§ **Materials provided**:
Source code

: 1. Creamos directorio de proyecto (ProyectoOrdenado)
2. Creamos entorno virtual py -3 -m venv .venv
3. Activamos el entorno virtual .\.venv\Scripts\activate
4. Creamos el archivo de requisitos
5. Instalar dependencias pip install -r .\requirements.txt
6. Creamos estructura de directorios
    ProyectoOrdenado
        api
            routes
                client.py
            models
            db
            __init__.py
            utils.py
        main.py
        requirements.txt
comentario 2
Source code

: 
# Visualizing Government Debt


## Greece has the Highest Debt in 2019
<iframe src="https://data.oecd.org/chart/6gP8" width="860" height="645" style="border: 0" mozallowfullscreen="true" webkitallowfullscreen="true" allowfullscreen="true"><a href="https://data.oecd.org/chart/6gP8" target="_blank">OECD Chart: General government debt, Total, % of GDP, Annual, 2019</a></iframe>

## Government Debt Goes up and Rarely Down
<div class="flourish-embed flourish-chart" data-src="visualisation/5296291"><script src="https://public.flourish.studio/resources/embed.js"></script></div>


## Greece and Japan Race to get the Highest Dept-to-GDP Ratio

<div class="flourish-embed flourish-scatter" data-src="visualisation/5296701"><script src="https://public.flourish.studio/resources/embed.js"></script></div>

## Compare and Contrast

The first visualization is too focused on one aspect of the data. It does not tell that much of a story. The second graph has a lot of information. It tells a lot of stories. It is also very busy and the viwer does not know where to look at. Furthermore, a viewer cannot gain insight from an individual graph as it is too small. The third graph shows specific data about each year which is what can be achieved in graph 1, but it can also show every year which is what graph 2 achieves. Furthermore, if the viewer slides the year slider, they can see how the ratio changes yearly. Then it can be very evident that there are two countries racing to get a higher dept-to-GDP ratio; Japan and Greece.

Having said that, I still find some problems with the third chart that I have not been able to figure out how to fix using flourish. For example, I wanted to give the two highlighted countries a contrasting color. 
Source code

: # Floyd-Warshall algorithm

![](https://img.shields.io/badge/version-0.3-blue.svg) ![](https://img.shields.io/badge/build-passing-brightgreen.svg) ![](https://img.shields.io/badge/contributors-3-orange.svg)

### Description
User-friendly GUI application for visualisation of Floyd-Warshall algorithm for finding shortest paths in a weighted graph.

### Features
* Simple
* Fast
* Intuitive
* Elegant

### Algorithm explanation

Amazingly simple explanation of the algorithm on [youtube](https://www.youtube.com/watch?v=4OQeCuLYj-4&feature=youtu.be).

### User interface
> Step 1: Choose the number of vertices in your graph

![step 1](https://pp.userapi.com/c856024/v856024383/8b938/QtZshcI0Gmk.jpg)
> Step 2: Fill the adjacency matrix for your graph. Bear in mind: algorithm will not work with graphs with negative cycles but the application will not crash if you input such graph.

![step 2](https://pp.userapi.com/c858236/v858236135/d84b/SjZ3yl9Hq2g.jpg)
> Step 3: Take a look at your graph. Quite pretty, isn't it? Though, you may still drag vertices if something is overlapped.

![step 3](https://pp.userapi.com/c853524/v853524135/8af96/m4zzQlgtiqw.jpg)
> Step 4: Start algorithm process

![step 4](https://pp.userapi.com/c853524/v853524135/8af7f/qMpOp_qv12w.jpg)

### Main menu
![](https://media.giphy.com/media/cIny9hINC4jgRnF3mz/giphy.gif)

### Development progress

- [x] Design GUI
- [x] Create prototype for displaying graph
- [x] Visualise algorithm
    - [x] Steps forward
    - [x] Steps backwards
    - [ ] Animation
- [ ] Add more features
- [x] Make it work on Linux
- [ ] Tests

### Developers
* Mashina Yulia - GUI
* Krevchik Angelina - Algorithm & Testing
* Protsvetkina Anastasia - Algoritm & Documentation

§ **Task to carry out**: Nothing but the lines from the one that contains "### Features" through the end of the listing above should be copied, each exactly as written.

§ **Answer to this task**:
### Features
* Simple
* Fast
* Intuitive
* Elegant

### Algorithm explanation

Amazingly simple explanation of the algorithm on [youtube](https://www.youtube.com/watch?v=4OQeCuLYj-4&feature=youtu.be).

### User interface
> Step 1: Choose the number of vertices in your graph

![step 1](https://pp.userapi.com/c856024/v856024383/8b938/QtZshcI0Gmk.jpg)
> Step 2: Fill the adjacency matrix for your graph. Bear in mind: algorithm will not work with graphs with negative cycles but the application will not crash if you input such graph.

![step 2](https://pp.userapi.com/c858236/v858236135/d84b/SjZ3yl9Hq2g.jpg)
> Step 3: Take a look at your graph. Quite pretty, isn't it? Though, you may still drag vertices if something is overlapped.

![step 3](https://pp.userapi.com/c853524/v853524135/8af96/m4zzQlgtiqw.jpg)
> Step 4: Start algorithm process

![step 4](https://pp.userapi.com/c853524/v853524135/8af7f/qMpOp_qv12w.jpg)

### Main menu
![](https://media.giphy.com/media/cIny9hINC4jgRnF3mz/giphy.gif)

### Development progress

- [x] Design GUI
- [x] Create prototype for displaying graph
- [x] Visualise algorithm
    - [x] Steps forward
    - [x] Steps backwards
    - [ ] Animation
- [ ] Add more features
- [x] Make it work on Linux
- [ ] Tests

### Developers
* Mashina Yulia - GUI
* Krevchik Angelina - Algorithm & Testing
* Protsvetkina Anastasia - Algoritm & Documentation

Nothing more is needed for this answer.